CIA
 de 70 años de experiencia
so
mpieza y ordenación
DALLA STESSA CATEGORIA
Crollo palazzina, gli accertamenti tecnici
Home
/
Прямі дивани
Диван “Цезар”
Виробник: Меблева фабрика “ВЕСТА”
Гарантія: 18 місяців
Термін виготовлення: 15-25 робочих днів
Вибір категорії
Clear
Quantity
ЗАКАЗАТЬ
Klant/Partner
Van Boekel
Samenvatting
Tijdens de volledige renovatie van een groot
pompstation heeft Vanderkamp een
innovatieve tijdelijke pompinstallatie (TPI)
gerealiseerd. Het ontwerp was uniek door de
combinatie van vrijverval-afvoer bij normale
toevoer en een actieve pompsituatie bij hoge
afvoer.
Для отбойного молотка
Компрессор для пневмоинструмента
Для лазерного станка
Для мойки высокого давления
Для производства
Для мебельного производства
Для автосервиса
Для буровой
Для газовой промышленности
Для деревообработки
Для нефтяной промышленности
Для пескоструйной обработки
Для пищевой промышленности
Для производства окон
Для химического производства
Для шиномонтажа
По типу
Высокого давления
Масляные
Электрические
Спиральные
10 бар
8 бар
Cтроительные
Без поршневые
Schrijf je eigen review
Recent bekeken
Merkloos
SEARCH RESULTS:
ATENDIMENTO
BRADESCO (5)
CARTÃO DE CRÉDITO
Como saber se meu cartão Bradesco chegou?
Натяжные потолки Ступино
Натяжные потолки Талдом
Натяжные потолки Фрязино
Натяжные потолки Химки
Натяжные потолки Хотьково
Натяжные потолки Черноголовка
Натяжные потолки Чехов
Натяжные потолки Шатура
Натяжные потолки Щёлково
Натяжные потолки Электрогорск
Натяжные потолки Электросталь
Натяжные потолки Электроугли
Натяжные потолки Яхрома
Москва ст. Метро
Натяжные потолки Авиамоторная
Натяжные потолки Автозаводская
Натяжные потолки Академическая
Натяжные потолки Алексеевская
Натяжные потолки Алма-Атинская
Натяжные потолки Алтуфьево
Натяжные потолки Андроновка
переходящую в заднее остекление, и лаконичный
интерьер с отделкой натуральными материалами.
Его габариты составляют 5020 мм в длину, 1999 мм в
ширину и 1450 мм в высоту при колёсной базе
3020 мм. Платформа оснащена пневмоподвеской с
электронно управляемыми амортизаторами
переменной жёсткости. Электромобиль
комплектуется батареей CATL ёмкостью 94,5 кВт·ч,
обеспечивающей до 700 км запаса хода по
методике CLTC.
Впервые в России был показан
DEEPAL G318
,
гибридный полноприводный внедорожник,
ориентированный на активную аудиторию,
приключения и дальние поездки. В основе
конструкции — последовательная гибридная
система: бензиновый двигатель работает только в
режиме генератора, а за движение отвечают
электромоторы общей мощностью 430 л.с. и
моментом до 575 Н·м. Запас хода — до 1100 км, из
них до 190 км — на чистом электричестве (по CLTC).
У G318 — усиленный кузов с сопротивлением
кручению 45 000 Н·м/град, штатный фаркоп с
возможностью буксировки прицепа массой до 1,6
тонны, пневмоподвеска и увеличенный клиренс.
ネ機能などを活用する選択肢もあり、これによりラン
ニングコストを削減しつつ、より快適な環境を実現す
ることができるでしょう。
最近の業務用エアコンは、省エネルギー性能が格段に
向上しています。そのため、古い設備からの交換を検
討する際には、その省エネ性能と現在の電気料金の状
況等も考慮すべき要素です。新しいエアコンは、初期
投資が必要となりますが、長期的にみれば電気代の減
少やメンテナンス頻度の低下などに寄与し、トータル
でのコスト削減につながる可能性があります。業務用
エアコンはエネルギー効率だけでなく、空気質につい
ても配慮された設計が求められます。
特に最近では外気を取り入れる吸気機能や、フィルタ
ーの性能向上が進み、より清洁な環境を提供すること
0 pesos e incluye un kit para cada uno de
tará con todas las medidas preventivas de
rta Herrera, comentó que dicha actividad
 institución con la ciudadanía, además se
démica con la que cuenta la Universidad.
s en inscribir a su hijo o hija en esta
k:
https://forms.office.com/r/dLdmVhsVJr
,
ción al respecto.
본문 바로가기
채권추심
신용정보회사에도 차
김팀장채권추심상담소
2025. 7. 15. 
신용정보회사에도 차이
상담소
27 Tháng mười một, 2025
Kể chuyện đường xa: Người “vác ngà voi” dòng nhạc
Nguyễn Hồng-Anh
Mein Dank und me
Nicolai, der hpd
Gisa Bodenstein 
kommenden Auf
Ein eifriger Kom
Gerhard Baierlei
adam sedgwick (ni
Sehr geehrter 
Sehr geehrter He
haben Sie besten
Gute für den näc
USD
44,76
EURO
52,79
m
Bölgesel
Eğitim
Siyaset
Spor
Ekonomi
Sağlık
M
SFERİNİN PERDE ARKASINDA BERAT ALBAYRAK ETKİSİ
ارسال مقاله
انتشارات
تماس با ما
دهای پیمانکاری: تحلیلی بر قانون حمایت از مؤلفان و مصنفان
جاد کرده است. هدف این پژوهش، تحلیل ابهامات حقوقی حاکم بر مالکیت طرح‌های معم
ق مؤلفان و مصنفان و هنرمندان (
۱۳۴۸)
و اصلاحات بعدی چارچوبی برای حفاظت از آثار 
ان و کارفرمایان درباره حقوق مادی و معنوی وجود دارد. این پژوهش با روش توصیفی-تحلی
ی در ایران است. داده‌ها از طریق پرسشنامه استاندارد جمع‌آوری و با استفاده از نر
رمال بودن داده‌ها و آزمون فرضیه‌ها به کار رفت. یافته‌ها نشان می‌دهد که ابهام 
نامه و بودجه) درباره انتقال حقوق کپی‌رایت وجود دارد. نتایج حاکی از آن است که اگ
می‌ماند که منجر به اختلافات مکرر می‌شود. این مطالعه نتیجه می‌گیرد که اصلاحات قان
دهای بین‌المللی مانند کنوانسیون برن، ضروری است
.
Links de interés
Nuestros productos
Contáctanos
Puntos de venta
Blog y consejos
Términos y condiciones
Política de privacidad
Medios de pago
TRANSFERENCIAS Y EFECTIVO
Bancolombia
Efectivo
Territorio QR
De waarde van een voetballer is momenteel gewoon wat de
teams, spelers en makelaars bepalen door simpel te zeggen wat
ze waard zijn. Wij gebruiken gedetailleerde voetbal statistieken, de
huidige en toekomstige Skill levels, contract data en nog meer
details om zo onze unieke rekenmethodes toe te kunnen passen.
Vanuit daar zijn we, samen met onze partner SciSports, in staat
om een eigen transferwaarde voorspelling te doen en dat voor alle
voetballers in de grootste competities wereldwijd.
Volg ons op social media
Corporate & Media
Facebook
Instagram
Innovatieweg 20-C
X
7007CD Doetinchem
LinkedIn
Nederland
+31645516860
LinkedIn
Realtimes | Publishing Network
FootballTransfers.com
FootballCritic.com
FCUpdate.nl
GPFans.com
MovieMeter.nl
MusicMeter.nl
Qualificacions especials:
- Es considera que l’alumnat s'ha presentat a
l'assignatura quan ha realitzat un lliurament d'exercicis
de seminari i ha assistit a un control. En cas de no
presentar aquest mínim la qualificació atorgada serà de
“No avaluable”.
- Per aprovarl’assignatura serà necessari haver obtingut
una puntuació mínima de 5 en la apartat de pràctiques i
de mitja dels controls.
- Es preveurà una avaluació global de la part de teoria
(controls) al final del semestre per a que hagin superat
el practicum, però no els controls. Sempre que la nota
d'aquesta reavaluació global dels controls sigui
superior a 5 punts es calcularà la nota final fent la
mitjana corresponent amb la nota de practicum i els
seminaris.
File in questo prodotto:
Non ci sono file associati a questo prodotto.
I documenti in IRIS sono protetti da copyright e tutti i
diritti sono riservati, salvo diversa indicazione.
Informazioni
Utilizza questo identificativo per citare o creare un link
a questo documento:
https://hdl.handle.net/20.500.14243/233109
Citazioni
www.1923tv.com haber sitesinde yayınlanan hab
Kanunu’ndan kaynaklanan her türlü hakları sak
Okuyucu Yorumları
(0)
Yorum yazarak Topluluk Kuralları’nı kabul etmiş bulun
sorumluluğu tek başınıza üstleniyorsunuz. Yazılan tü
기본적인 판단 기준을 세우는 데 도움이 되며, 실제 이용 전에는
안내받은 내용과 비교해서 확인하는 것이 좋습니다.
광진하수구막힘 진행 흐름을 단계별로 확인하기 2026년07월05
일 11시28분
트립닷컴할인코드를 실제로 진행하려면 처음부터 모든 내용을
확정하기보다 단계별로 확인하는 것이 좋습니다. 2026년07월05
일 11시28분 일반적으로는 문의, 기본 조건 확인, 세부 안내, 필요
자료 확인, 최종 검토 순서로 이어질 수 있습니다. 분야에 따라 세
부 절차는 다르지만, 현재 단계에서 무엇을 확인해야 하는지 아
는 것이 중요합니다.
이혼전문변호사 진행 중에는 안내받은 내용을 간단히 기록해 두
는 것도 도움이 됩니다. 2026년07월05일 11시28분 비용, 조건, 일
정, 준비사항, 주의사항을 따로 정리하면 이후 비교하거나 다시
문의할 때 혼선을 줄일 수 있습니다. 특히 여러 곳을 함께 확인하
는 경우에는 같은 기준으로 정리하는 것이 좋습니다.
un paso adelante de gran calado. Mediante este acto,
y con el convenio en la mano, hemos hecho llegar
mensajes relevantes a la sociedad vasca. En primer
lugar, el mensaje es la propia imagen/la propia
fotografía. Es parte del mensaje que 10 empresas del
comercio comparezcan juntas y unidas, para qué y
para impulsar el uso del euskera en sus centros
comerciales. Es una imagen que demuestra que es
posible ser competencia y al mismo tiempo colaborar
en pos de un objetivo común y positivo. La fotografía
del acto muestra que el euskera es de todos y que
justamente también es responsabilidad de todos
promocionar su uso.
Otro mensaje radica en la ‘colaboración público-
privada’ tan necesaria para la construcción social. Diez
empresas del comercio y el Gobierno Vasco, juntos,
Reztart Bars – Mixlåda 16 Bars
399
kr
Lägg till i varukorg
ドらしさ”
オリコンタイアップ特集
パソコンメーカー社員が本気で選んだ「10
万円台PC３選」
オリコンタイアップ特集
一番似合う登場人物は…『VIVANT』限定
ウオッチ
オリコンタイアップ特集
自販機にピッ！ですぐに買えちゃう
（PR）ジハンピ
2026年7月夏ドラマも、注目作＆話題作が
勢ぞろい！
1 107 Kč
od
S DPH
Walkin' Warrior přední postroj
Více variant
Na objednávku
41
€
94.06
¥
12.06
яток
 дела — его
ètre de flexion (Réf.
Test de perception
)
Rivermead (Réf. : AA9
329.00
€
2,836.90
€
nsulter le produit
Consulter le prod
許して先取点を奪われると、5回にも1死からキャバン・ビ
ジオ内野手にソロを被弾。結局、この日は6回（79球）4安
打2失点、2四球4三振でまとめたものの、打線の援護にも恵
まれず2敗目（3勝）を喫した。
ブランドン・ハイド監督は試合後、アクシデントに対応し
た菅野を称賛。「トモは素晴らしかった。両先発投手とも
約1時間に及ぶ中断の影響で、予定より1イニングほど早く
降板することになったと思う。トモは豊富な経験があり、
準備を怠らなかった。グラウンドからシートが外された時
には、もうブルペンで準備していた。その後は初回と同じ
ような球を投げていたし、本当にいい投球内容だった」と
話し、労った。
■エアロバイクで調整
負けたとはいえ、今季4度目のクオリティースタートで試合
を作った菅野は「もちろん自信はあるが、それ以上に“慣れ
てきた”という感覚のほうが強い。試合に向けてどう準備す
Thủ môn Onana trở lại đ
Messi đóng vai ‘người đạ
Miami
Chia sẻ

Lo que se pide: Copia sin cambios las líneas del listado desde la primera hasta la que contiene "приключения и дальние поездки. В основе", incluida esta última.

Resultado:
CIA
 de 70 años de experiencia
so
mpieza y ordenación
DALLA STESSA CATEGORIA
Crollo palazzina, gli accertamenti tecnici
Home
/
Прямі дивани
Диван “Цезар”
Виробник: Меблева фабрика “ВЕСТА”
Гарантія: 18 місяців
Термін виготовлення: 15-25 робочих днів
Вибір категорії
Clear
Quantity
ЗАКАЗАТЬ
Klant/Partner
Van Boekel
Samenvatting
Tijdens de volledige renovatie van een groot
pompstation heeft Vanderkamp een
innovatieve tijdelijke pompinstallatie (TPI)
gerealiseerd. Het ontwerp was uniek door de
combinatie van vrijverval-afvoer bij normale
toevoer en een actieve pompsituatie bij hoge
afvoer.
Для отбойного молотка
Компрессор для пневмоинструмента
Для лазерного станка
Для мойки высокого давления
Для производства
Для мебельного производства
Для автосервиса
Для буровой
Для газовой промышленности
Для деревообработки
Для нефтяной промышленности
Для пескоструйной обработки
Для пищевой промышленности
Для производства окон
Для химического производства
Для шиномонтажа
По типу
Высокого давления
Масляные
Электрические
Спиральные
10 бар
8 бар
Cтроительные
Без поршневые
Schrijf je eigen review
Recent bekeken
Merkloos
SEARCH RESULTS:
ATENDIMENTO
BRADESCO (5)
CARTÃO DE CRÉDITO
Como saber se meu cartão Bradesco chegou?
Натяжные потолки Ступино
Натяжные потолки Талдом
Натяжные потолки Фрязино
Натяжные потолки Химки
Натяжные потолки Хотьково
Натяжные потолки Черноголовка
Натяжные потолки Чехов
Натяжные потолки Шатура
Натяжные потолки Щёлково
Натяжные потолки Электрогорск
Натяжные потолки Электросталь
Натяжные потолки Электроугли
Натяжные потолки Яхрома
Москва ст. Метро
Натяжные потолки Авиамоторная
Натяжные потолки Автозаводская
Натяжные потолки Академическая
Натяжные потолки Алексеевская
Натяжные потолки Алма-Атинская
Натяжные потолки Алтуфьево
Натяжные потолки Андроновка
переходящую в заднее остекление, и лаконичный
интерьер с отделкой натуральными материалами.
Его габариты составляют 5020 мм в длину, 1999 мм в
ширину и 1450 мм в высоту при колёсной базе
3020 мм. Платформа оснащена пневмоподвеской с
электронно управляемыми амортизаторами
переменной жёсткости. Электромобиль
комплектуется батареей CATL ёмкостью 94,5 кВт·ч,
обеспечивающей до 700 км запаса хода по
методике CLTC.
Впервые в России был показан
DEEPAL G318
,
гибридный полноприводный внедорожник,
ориентированный на активную аудиторию,
приключения и дальние поездки. В основе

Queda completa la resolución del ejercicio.